When plastic exfoliating beads wind up in rivers, lakes, and oceans, they inevitably end up in fish, frogs, and turtles (whether they mistake them for food or accidentally ingest them). This presents a huge problem not only for the health of the animal directly eating the tiny plastic pellets, but for the animals above them on the food chain, like birds, seals, dolphins, and yes—us. The plastic beads themselves can be harmful to our bodies (it goes without saying we’re not meant to eat plastic!), but there is another layer to this too: While they are bobbing along in the water, the beads can attract other “persistent organic pollutants” like PCBs, DDT, and flame retardants, and absorb them.  So the fish are getting a mouthful of plastic and nasty toxic chemicals…and so then, we are too.

In 2012 scientists from 5 Gyres, an organization that conducts research and communicates about the global impact of plastic pollution in waterways, examined water samples taken from The Great Lakes. They found microbeads, all right—in some cases more than 600,000 per square kilometer. 5 Gyres has launched a campaign against microbeads in cosmetics that is getting a lot of attention.

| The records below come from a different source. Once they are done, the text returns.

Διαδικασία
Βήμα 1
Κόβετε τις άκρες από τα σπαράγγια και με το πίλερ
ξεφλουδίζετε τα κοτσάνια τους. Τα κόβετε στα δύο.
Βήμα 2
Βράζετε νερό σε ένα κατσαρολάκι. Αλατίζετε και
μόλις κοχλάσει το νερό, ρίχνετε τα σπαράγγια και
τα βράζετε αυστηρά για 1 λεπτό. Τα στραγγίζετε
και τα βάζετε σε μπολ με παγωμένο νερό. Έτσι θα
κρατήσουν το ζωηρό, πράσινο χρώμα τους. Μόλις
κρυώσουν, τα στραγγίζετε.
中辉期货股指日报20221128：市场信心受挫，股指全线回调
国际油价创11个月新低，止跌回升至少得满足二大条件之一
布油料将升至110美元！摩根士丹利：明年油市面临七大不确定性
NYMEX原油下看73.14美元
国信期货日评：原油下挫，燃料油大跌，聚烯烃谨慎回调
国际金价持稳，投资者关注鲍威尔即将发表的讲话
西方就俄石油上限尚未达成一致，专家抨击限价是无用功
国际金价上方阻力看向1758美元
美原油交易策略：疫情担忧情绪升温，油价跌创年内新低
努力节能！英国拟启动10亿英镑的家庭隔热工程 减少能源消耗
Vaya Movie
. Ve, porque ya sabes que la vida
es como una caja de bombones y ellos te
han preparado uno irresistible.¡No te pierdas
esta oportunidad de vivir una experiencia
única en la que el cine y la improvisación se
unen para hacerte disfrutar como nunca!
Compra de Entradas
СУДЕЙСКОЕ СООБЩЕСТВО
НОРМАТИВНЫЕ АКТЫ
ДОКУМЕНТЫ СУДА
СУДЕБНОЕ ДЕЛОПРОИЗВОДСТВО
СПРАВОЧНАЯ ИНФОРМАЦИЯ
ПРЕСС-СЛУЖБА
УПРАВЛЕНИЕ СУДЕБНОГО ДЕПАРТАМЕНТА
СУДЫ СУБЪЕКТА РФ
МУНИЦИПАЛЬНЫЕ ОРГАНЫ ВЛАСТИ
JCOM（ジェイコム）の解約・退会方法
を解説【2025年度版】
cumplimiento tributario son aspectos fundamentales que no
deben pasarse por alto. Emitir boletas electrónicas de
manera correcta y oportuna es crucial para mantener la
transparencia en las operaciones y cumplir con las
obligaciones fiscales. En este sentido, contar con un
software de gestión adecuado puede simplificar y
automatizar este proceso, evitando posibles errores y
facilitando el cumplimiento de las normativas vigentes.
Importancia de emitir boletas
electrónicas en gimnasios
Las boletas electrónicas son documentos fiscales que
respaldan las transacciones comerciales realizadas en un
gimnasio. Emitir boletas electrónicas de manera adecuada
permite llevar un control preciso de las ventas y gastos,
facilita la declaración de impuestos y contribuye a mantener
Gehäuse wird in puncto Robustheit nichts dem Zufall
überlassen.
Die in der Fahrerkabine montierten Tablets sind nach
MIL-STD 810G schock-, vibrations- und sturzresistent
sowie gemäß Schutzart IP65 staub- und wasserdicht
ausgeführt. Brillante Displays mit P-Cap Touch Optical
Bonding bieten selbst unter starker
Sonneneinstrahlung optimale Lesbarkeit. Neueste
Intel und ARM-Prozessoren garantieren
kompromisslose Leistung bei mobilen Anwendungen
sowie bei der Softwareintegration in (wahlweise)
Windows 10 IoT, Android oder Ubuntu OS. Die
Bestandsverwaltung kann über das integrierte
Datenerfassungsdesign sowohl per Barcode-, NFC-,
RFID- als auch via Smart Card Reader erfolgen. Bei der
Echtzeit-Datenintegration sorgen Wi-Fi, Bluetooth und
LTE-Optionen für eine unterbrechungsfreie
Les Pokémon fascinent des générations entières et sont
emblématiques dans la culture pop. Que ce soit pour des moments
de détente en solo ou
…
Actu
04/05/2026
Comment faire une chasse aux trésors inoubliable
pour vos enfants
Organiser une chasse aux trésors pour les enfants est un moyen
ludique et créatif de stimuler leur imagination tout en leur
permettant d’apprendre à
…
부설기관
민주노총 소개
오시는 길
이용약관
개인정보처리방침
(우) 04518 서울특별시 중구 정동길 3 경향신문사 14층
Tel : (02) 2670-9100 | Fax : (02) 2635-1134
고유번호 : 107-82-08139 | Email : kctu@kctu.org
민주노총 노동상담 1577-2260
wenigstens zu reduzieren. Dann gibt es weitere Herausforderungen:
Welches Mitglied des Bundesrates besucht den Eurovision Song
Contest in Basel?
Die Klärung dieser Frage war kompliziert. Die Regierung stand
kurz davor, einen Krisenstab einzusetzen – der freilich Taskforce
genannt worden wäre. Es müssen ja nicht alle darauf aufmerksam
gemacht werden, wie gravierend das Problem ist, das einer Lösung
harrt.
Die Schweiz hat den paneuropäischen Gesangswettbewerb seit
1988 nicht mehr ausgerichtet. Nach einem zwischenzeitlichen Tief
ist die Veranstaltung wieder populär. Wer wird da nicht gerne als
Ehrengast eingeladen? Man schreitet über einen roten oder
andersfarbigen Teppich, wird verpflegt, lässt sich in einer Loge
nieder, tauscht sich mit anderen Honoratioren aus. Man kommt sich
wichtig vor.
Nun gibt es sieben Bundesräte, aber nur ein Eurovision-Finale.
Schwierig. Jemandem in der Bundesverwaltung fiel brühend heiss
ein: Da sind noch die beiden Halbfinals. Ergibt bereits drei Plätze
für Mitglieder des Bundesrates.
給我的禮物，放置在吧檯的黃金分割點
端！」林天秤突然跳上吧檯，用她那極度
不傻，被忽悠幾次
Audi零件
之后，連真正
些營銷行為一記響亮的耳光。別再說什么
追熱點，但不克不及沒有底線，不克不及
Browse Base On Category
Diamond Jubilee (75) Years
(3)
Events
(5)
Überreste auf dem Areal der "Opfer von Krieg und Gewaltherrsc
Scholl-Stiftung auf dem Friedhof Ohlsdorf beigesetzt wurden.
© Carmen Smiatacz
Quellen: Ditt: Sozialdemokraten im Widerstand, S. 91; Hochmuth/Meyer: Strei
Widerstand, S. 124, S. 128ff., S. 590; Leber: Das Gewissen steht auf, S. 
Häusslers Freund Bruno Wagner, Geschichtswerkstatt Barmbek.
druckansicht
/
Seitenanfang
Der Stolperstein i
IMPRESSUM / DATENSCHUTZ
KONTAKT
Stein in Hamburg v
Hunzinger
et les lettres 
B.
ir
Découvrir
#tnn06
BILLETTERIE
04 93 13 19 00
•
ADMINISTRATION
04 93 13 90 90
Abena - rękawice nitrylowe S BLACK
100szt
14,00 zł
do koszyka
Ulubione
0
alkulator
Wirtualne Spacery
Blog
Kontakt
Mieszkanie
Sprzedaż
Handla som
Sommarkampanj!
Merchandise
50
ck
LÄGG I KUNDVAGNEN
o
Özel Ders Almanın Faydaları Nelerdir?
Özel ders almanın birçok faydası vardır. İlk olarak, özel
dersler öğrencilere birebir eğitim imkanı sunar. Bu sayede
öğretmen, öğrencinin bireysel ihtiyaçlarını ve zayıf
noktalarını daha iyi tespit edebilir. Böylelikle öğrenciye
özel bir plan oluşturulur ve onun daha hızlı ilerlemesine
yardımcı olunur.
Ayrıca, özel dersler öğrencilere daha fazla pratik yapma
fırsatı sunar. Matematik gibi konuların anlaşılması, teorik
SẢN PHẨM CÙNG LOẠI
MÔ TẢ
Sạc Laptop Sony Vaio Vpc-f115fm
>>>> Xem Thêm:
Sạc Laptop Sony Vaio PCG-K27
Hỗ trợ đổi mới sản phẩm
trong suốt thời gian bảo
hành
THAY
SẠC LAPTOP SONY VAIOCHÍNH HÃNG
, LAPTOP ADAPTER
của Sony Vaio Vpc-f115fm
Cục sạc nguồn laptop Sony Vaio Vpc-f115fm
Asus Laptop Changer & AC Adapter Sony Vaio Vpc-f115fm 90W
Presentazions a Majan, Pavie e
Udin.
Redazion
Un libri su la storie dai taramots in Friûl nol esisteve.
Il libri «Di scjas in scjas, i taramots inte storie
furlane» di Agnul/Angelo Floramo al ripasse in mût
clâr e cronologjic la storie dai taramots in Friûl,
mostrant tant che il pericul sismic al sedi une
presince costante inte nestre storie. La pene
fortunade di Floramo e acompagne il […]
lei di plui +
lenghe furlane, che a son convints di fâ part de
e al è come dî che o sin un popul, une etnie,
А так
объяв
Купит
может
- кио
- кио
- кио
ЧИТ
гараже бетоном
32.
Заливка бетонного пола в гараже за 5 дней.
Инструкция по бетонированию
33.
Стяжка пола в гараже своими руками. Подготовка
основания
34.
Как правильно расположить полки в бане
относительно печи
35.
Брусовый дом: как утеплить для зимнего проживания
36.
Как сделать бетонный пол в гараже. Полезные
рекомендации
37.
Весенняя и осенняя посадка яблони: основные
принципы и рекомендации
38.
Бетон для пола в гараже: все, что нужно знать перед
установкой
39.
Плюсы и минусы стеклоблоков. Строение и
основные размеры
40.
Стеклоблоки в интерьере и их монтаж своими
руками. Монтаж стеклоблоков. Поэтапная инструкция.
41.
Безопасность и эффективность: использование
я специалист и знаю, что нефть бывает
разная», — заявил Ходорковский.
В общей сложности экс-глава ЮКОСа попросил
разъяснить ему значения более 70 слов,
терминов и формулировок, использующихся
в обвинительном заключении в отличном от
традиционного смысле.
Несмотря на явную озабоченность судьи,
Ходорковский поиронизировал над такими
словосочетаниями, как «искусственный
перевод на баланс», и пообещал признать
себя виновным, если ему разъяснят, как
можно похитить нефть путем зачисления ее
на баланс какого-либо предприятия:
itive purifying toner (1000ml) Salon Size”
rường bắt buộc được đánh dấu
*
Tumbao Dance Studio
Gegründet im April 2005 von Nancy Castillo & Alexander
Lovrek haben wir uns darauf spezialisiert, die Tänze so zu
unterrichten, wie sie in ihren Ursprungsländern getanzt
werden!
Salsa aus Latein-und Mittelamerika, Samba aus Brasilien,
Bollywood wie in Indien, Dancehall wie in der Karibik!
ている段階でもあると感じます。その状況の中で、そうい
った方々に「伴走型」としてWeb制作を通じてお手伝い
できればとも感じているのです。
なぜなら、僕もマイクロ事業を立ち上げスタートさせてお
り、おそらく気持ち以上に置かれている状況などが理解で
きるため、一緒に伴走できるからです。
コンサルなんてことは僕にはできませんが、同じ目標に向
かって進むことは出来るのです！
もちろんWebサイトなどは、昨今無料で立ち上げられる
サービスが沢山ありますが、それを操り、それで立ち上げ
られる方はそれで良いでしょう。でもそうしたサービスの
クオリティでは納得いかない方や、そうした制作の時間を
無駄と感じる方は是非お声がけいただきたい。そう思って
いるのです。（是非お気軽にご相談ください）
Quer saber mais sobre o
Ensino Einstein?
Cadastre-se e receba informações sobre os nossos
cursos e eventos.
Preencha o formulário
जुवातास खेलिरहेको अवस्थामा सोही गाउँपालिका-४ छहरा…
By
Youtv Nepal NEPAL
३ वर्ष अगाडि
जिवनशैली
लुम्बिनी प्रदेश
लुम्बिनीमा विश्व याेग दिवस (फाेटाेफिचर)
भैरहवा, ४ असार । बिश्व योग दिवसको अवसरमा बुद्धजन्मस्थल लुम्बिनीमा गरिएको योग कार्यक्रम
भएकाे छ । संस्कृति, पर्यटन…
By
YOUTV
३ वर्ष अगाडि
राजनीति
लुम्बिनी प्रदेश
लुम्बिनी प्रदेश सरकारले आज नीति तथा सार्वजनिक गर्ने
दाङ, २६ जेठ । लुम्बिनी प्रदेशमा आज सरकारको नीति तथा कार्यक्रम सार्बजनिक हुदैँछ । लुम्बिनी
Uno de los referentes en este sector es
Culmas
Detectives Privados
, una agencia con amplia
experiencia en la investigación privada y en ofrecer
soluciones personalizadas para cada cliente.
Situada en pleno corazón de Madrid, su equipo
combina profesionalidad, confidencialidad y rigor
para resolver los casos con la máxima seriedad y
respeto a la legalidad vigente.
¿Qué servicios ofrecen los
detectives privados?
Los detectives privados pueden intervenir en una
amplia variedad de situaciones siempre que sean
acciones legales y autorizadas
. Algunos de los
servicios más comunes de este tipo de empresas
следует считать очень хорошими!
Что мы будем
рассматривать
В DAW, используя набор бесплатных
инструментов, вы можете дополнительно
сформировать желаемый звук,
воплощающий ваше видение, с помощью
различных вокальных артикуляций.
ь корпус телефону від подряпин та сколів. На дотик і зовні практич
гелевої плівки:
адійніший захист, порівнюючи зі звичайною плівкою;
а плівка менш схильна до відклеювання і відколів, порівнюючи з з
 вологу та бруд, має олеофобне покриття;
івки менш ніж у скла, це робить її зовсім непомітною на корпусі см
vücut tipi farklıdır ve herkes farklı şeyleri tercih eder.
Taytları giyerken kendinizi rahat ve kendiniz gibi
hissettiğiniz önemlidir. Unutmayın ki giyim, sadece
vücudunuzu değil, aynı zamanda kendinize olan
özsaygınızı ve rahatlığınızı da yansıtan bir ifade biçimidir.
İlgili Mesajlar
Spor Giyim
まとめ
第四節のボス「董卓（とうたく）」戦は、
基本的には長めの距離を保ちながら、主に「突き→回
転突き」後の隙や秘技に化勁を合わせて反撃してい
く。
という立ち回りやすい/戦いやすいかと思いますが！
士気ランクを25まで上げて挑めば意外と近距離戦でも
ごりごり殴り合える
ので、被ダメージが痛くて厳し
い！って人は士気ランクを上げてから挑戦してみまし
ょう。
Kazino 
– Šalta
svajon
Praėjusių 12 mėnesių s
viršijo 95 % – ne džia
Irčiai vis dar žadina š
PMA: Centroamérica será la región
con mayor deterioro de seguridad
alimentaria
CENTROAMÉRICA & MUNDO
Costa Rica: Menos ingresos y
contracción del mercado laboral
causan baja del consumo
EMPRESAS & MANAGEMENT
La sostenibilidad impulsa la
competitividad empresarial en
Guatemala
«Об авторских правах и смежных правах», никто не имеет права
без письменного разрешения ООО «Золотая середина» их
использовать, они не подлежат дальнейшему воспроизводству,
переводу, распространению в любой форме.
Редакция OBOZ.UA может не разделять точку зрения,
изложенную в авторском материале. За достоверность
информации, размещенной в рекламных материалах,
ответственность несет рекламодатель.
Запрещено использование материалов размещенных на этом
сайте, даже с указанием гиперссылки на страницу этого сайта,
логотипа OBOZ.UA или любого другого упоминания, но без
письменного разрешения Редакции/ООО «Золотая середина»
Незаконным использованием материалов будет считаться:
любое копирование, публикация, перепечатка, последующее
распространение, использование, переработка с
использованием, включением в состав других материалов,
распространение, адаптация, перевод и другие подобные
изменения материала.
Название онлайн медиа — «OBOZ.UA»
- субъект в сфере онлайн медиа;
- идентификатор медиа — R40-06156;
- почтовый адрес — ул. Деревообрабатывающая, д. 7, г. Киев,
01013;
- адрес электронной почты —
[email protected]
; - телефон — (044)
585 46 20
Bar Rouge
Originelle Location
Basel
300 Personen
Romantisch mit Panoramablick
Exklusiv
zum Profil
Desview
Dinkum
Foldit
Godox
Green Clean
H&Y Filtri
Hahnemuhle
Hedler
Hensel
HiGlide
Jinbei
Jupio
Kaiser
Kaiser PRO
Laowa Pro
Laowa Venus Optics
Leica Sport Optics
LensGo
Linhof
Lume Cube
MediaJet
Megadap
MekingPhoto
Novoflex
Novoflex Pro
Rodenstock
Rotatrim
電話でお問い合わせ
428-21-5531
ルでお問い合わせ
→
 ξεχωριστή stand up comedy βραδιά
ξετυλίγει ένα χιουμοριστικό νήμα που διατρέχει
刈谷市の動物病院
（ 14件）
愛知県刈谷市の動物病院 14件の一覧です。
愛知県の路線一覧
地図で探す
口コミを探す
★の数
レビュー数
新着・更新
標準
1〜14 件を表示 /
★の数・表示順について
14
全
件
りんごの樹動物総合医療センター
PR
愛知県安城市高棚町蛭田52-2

In response to the “Beat the Microbead” campaign, members of Congress in New York and California have introduced bills that would ban microbeads in most cosmetics. Some global personal care products companies have already agreed to begin phasing out of microbeads by 2017 or earlier. That’s great news… but we should all hope that they’ll move faster than that. If there are 300,000 microbeads in one bottle of exfoliating face wash, we can’t afford to wait years.

At Beautycounter, we use only natural, biodegradable exfoliators like jojoba wax and sugar. Other companies dedicated to consumer and environmental health use these ingredients too, or crushed cocoa beans, seeds, or beads made from rice or bamboo. There are plenty of natural, safer options for exfoliation—it’s time that everyone in our industry used them instead of plastic microbeads.